Just as we have $$\mathbb E[N_t] = \mathbb E[L_1] + \mathbb E[L_2] + \dots + \mathbb E[L_t] = 1 + \frac12 + \cdots + \frac1t$$ we can also write $$\text{Var}[N_t] = \text{Var}[L_1] + \text{Var}[L_2] + \dots + \text{Var}[L_t] = 1 \cdot 0 + \frac12 \cdot \frac12 + \cdots + \frac1t \cdot \frac{t-1}{t}.$$ (This relies on independence - variance would not otherwise be additive.)

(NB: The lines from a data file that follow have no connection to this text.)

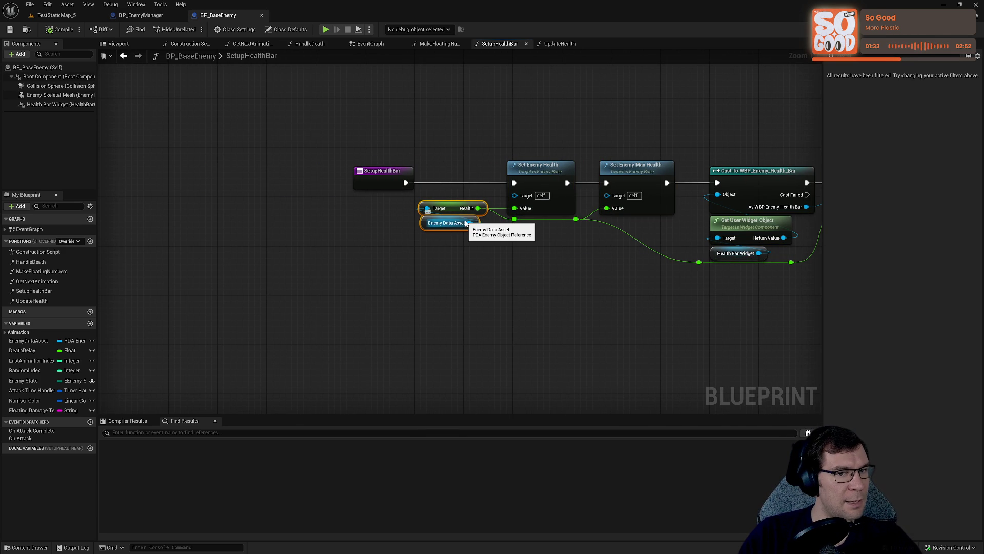
key("Delete")
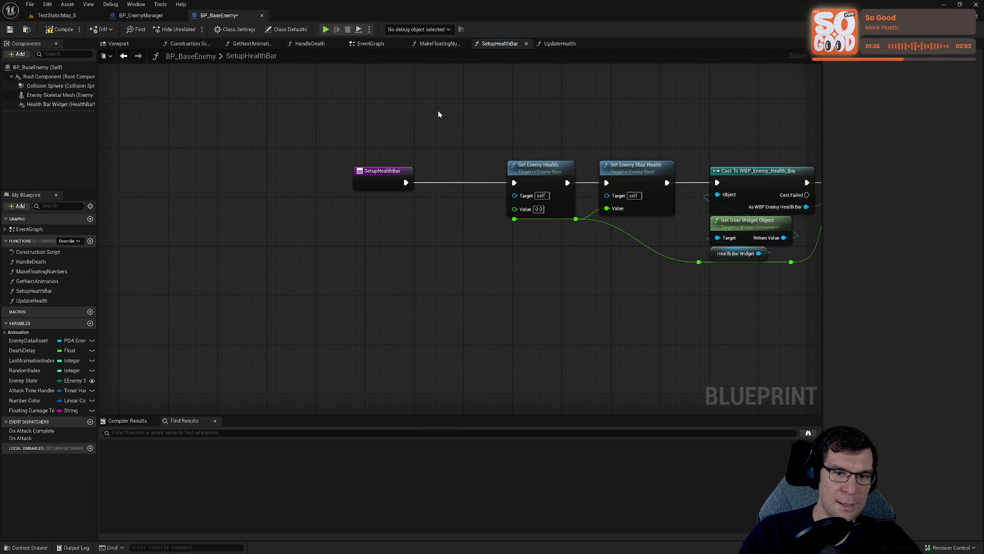
- Wire both setters' Value pins into a new entry input through a reroute point
mouse_move(514, 209)
left_mouse_down()
mouse_move(366, 183)
mouse_move(514, 219)
left_mouse_up()
double_click(431, 196)
left_click_drag(429, 195, 515, 219)
mouse_move(441, 244)
left_mouse_down()
mouse_move(515, 208)
mouse_move(482, 232)
mouse_move(481, 200)
left_mouse_up()
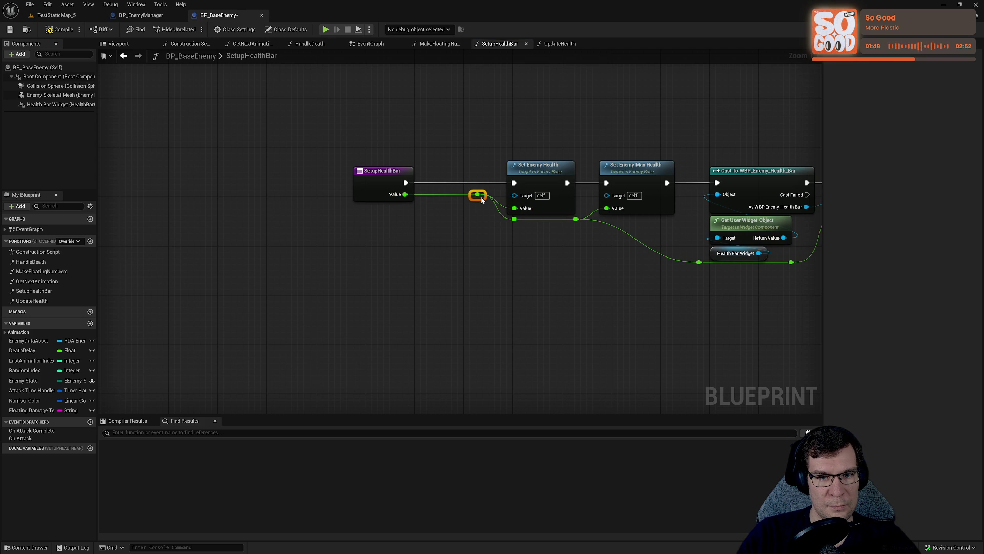
left_click_drag(393, 171, 448, 173)
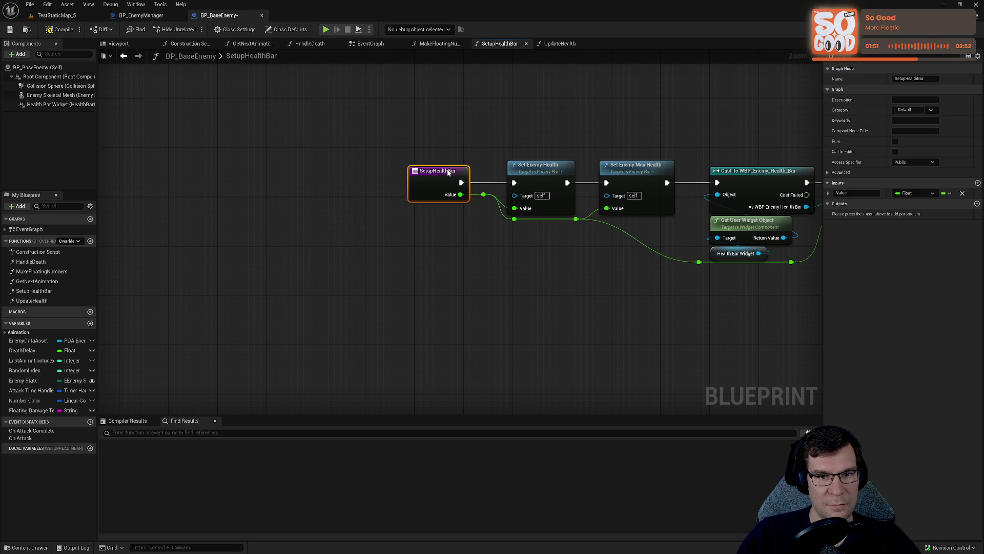
- Rename the new input to EnemyHealth and check the updated EventGraph call
left_click(853, 193)
type("Ene")
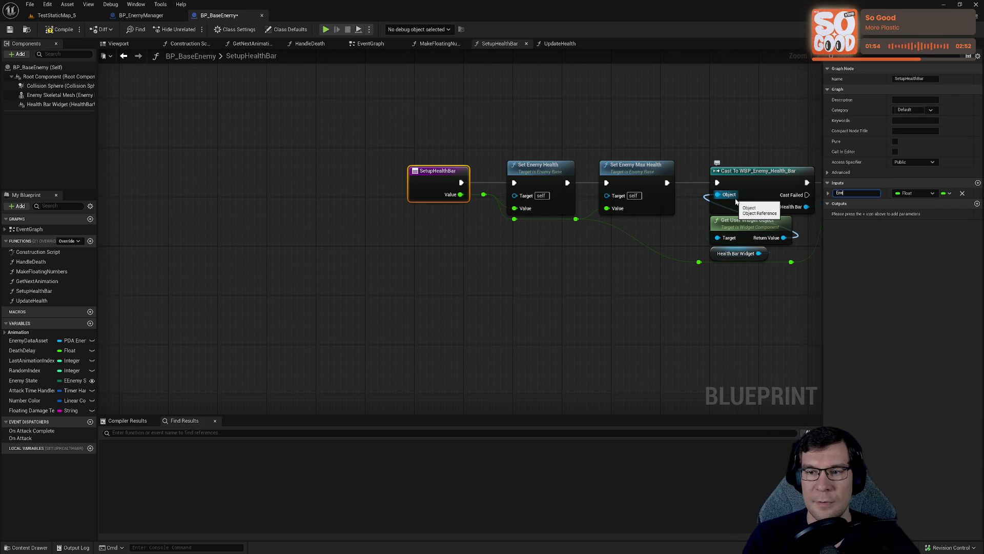
type("myHealth")
key("Return")
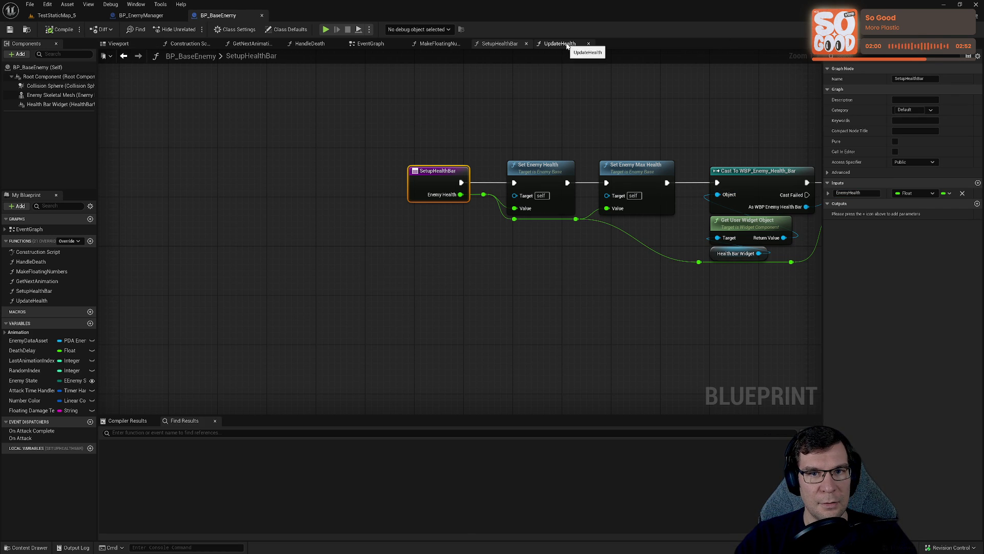
left_click(375, 44)
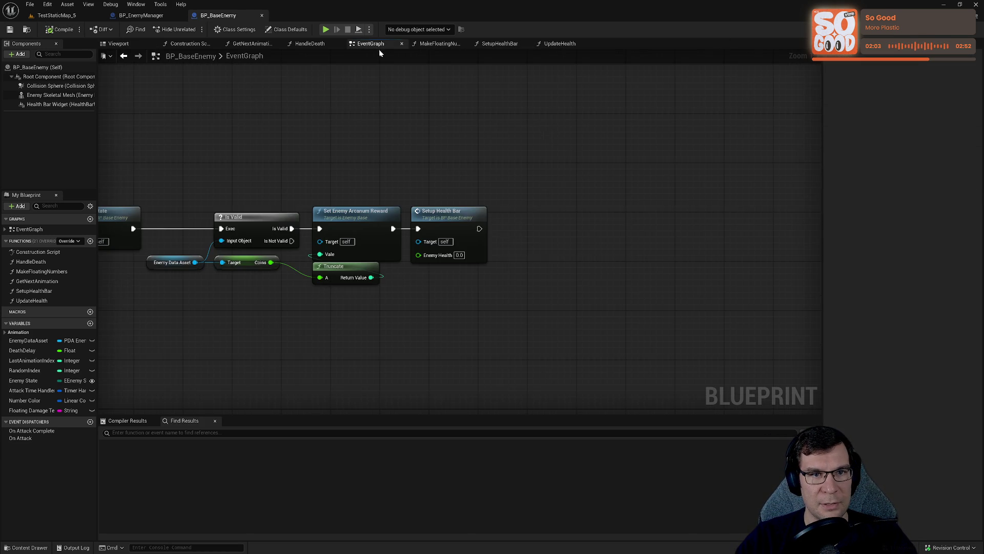
- Inspect the enemy's skeletal mesh, its animation asset and the FireSplines material
left_click_drag(611, 239, 633, 240)
key("ctrl+Tab")
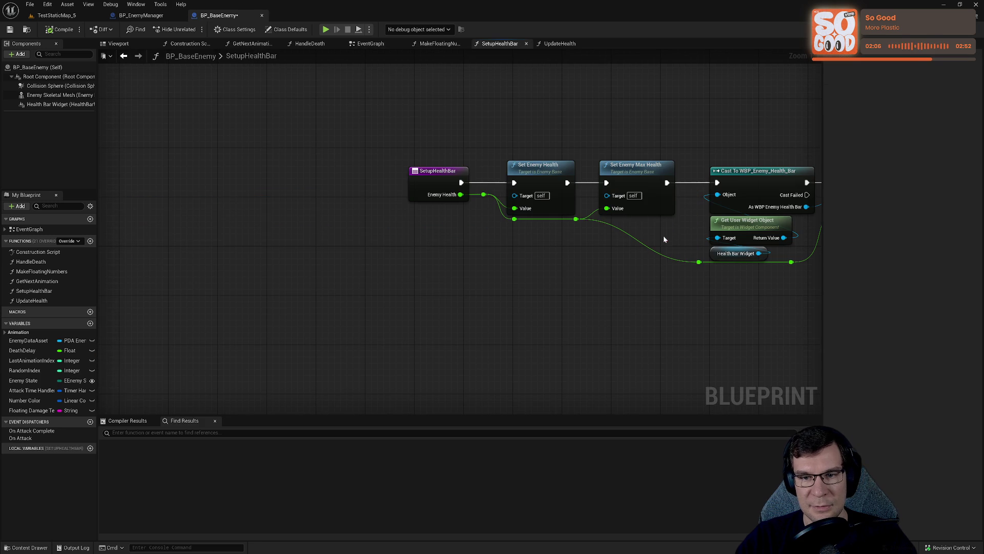
key("ctrl+Tab")
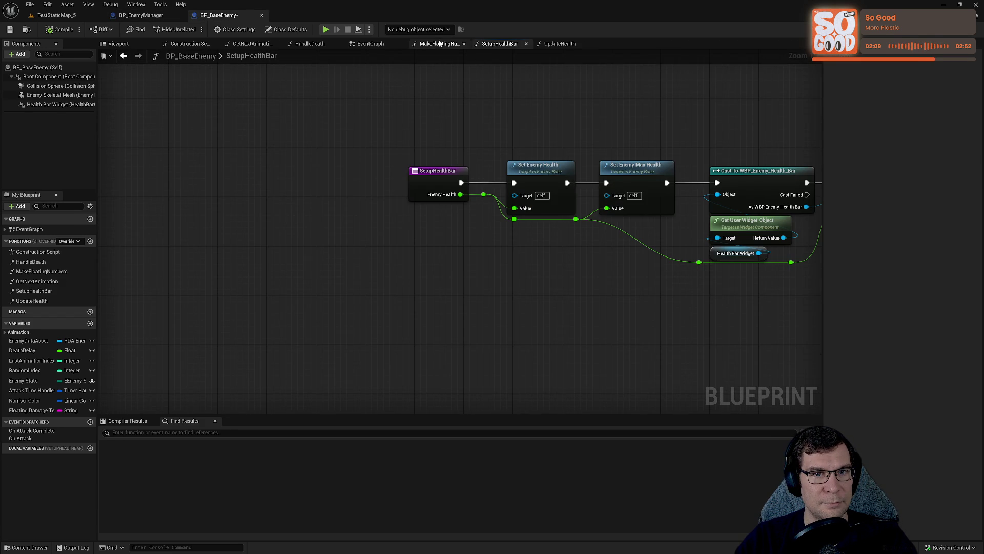
left_click(118, 44)
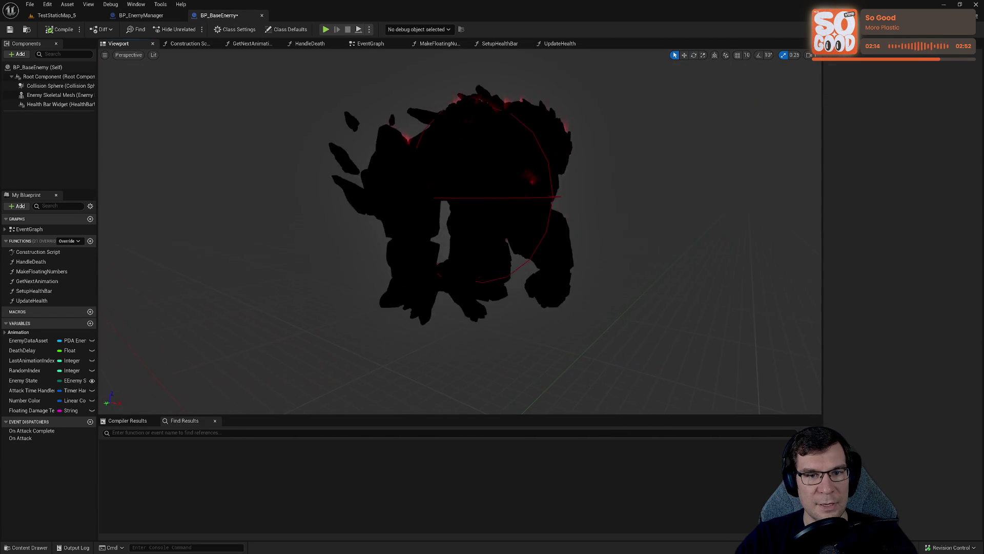
left_click(461, 231)
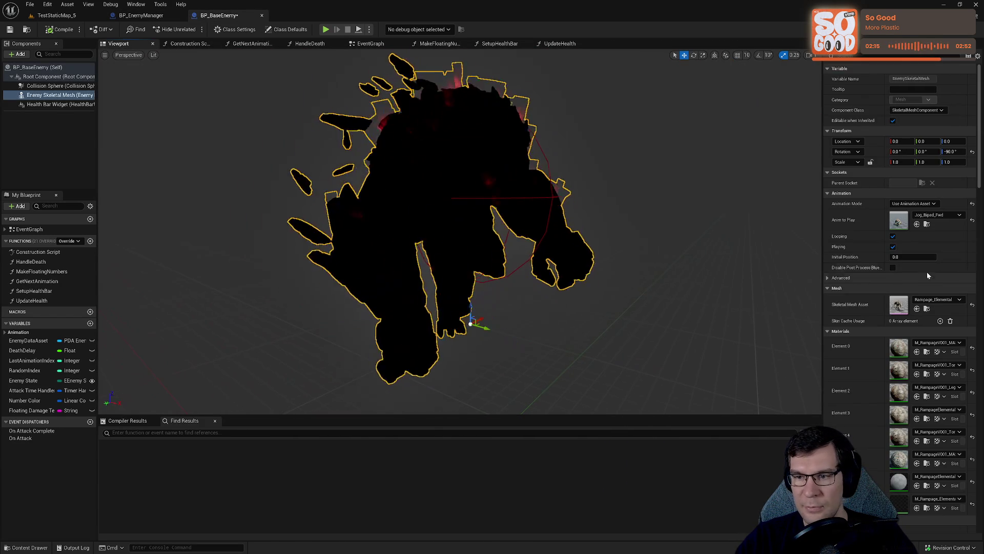
left_click(929, 226)
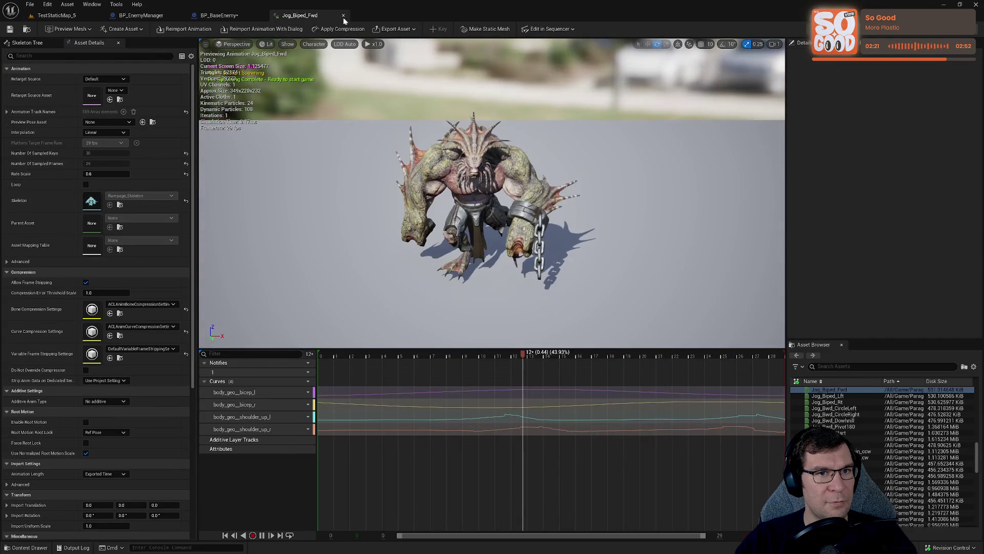
left_click(343, 16)
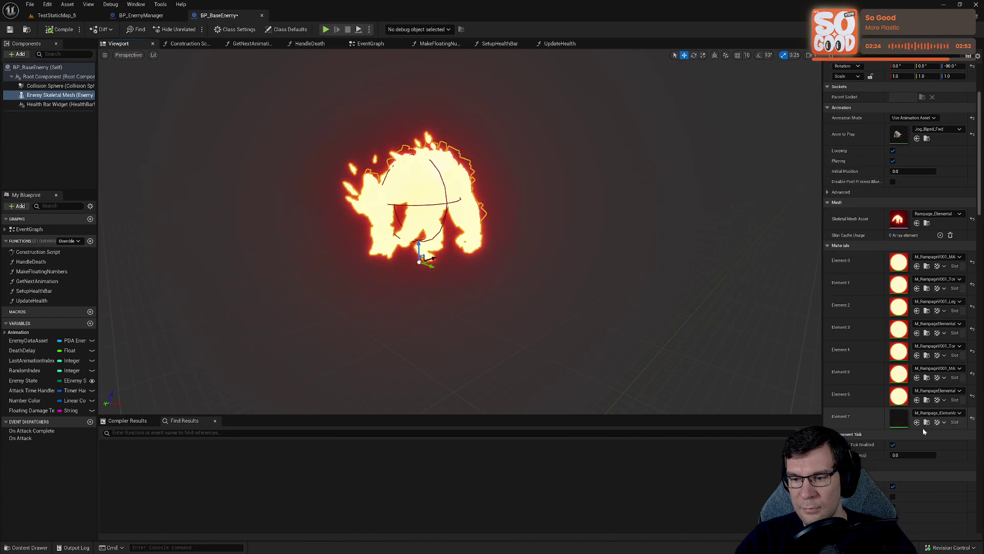
key("ctrl+b")
double_click(282, 464)
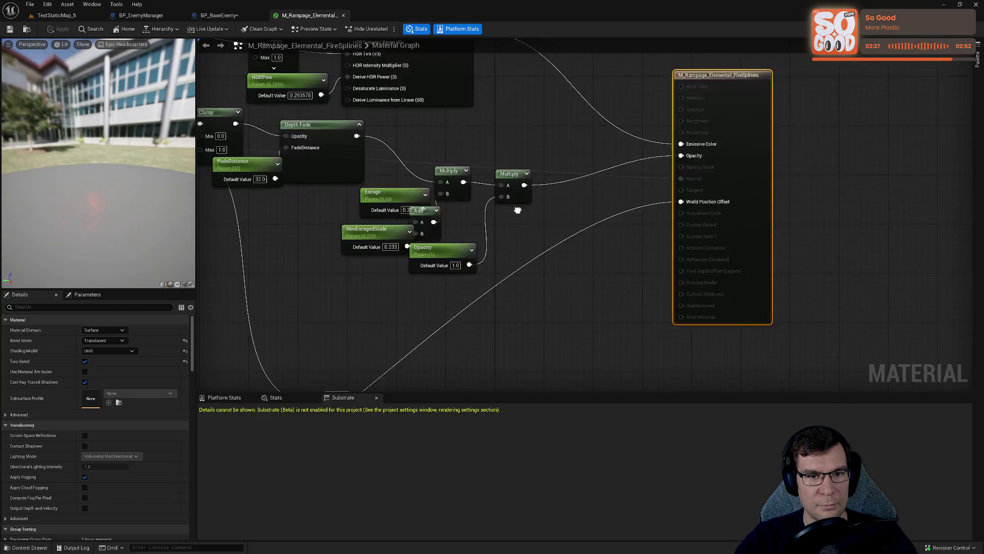
left_click(344, 15)
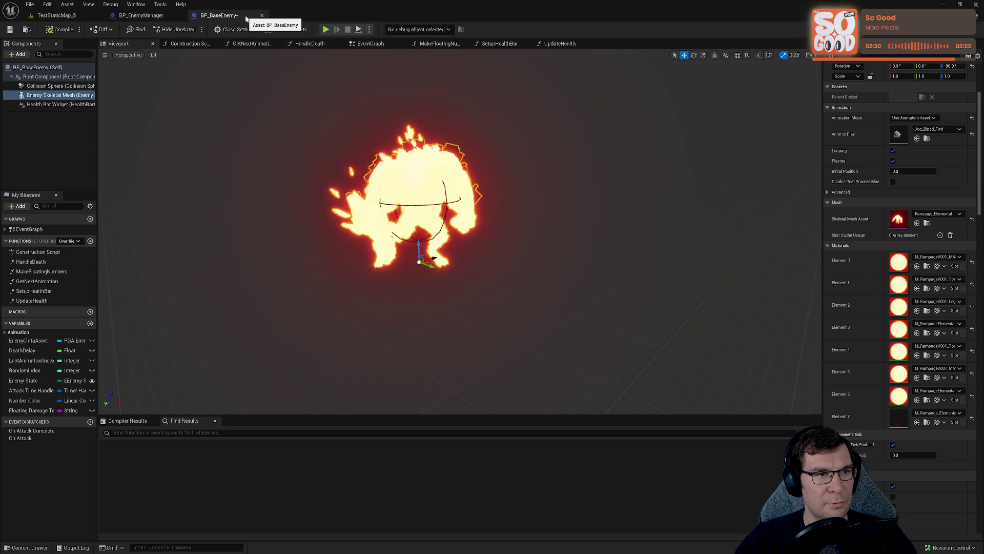
- Move SetEnemyToStart's first nodes left, save BP_EnemyManager, and return to BP_BaseEnemy's EventGraph
left_click(141, 15)
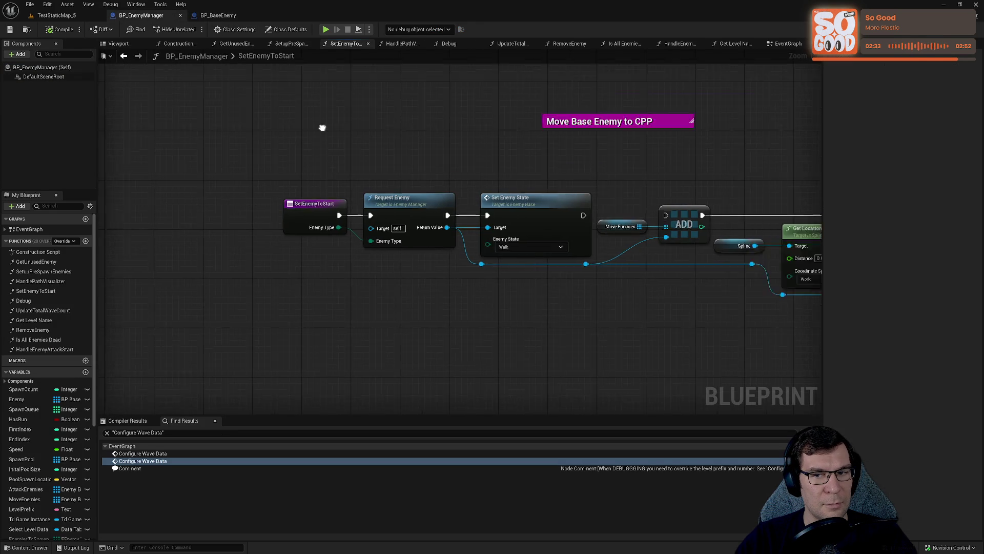
scroll(490, 263, "up", 2)
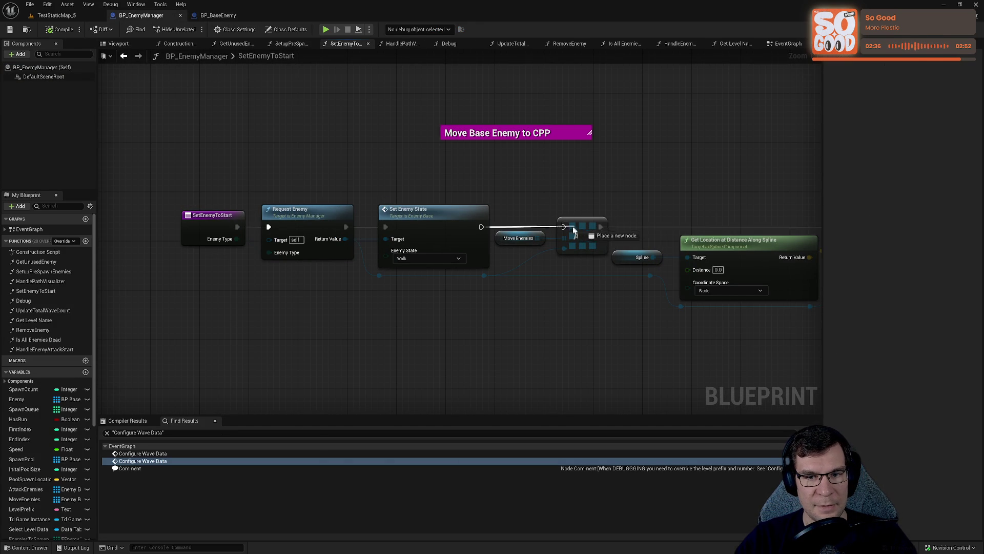
mouse_move(358, 155)
left_mouse_down()
mouse_move(596, 288)
mouse_move(637, 280)
left_mouse_up()
left_click_drag(613, 191, 539, 189)
left_click(317, 77)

This is an obnoxious sum that does not have a nice closed form, but we don't need it to. All we need to know is that:
This is enough to conclude that we get the convergence in probability we want. Using Chebyshev's inequality, $$ \Pr\Big[\big|N_t - \mathbb E[N_t]\big| \ge \varepsilon \mathbb E[N_t]\Big] \le \frac{\text{Var}[N_t]}{\varepsilon^2 \mathbb E[N_t]^2} \le \frac1{\varepsilon^2 \mathbb E[N_t]} $$ which converges to $0$ as $t\to\infty$.
By the way, the random process in this question is known as the Chinese restaurant process, and the distribution of $N_t$ is the distribution of the number of cycles in a uniformly random permutation of $\{1,\dots,t\}$.